Now I am tired! My competitors are four times the strength (in terms of manpower, money, customers etc.) & growing at double the pace and here I’m thinking of scalability, security and maintainability, but all this while I don’t even know if the app will survive to see the light of the day!

I have enough problems already, I don’t want to buy a server or a VM on the cloud, install linux, apache, postgresql and all that is required for managing & monitoring a server on it while I code in Java/RoR/PHP/Python or hire a system admin to manage all this for me!

Solution:

You can now use Google’s platform — “Google App Engine” (GAE), finely tuned for speed and massive scaling, instead of trying to build it themselves.

There is no machine setup or administration as GAE takes care of all the logistics!

Features: auto-scaling, NoSQL database, global memcache, task queues (including scheduled tasks), zero downtime deployments, awesome development experience

Handle fluctuating traffic with the auto-scaling feature of GAE is awesome. It will create server instances as required and shut them down when the herd is gone!

Need a distributed database? Google provides a scalable NoSQL datastore. You can map models like Hibernate/JPA (more about this in coming posts!)

Need MemCache? Google has a global Memcache API.

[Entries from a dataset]
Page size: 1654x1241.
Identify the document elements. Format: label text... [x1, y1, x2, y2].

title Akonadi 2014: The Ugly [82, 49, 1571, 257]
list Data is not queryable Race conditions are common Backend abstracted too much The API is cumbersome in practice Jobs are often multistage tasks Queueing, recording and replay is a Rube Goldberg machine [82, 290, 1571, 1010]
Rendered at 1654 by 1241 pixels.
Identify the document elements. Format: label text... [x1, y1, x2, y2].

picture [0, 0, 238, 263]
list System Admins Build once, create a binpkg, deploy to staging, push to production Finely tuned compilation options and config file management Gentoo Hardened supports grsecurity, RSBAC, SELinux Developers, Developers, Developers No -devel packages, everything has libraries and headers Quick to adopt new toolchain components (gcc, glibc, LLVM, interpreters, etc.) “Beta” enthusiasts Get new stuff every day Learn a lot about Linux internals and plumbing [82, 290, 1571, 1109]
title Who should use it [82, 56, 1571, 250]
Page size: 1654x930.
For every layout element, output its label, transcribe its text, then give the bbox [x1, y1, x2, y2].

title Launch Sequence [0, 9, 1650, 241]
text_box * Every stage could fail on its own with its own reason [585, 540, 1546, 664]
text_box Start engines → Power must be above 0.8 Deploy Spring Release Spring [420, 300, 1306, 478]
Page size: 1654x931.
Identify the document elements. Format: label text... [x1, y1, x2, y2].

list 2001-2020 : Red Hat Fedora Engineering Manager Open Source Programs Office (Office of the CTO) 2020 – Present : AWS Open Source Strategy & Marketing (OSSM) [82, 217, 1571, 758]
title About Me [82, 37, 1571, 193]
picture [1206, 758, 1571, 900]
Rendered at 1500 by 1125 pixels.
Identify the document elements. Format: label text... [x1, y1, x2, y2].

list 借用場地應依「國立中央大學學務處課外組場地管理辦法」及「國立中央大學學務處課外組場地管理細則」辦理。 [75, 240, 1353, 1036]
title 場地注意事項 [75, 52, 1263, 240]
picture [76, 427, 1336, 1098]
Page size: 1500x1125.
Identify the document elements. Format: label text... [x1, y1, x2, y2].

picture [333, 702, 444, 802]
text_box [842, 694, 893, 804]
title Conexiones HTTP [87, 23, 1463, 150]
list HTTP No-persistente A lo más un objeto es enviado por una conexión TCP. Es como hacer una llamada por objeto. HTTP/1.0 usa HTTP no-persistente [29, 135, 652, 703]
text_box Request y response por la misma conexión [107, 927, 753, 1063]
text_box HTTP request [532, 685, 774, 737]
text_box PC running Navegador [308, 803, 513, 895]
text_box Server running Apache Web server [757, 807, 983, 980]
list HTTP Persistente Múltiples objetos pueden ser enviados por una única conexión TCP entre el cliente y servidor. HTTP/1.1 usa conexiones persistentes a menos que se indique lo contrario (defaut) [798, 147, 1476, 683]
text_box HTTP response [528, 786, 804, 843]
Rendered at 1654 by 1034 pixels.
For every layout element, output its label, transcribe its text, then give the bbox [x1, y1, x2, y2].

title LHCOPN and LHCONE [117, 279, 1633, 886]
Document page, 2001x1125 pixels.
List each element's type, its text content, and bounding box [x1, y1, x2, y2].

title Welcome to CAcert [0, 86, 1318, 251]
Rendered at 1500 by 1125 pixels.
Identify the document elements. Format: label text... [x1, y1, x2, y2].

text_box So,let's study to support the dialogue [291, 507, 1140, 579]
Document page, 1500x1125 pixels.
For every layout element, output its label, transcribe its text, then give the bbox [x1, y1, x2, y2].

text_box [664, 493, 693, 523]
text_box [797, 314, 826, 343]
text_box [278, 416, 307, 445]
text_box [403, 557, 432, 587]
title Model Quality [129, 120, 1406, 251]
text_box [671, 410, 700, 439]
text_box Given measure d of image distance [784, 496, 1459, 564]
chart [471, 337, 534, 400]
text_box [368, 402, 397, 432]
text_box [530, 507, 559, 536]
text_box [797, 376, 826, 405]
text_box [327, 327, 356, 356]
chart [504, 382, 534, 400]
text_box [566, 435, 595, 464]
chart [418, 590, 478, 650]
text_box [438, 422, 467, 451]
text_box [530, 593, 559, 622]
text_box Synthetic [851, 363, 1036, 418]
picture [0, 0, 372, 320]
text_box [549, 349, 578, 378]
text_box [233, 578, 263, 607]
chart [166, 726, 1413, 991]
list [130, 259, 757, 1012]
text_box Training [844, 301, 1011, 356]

PROBLEM SET:
1) According to the post on Google App Engine, what kind of datastore does Google provide?
2) Proceed with the post on Google App Engine, picking up after its final sentence.

ANSWERS TO THE TASKS:
1) A scalable NoSQL datastore.

2)
These 2 things by themselves hide a lot of problems from the developer & allows the developer to concentrate on developing functionality. A carefully designed app will scale auto-magically! (more about this later!)

Security is gravely important. Developers (typically) would not be interested in not letting other applications/users get any kind of access to their application code or data. To ensure this, all App Engine applications run in a restricted sandbox.

The development-to-release cycle is minimized because high-level services, that developers would normally have to build, are already available via an App Engine API.

Zero downtime deployments is the icing on the cake :)

Wait. If its sooo goood why isn’t the world already there?

Gotchas:

You cannot:

  • Open a local file for writing
  • Open a socket connection (which they are working on currently)
  • Make operating system calls
  • Cannot have custom database running
  • Cannot execute commands on the server (and hence cannot install / use custom software)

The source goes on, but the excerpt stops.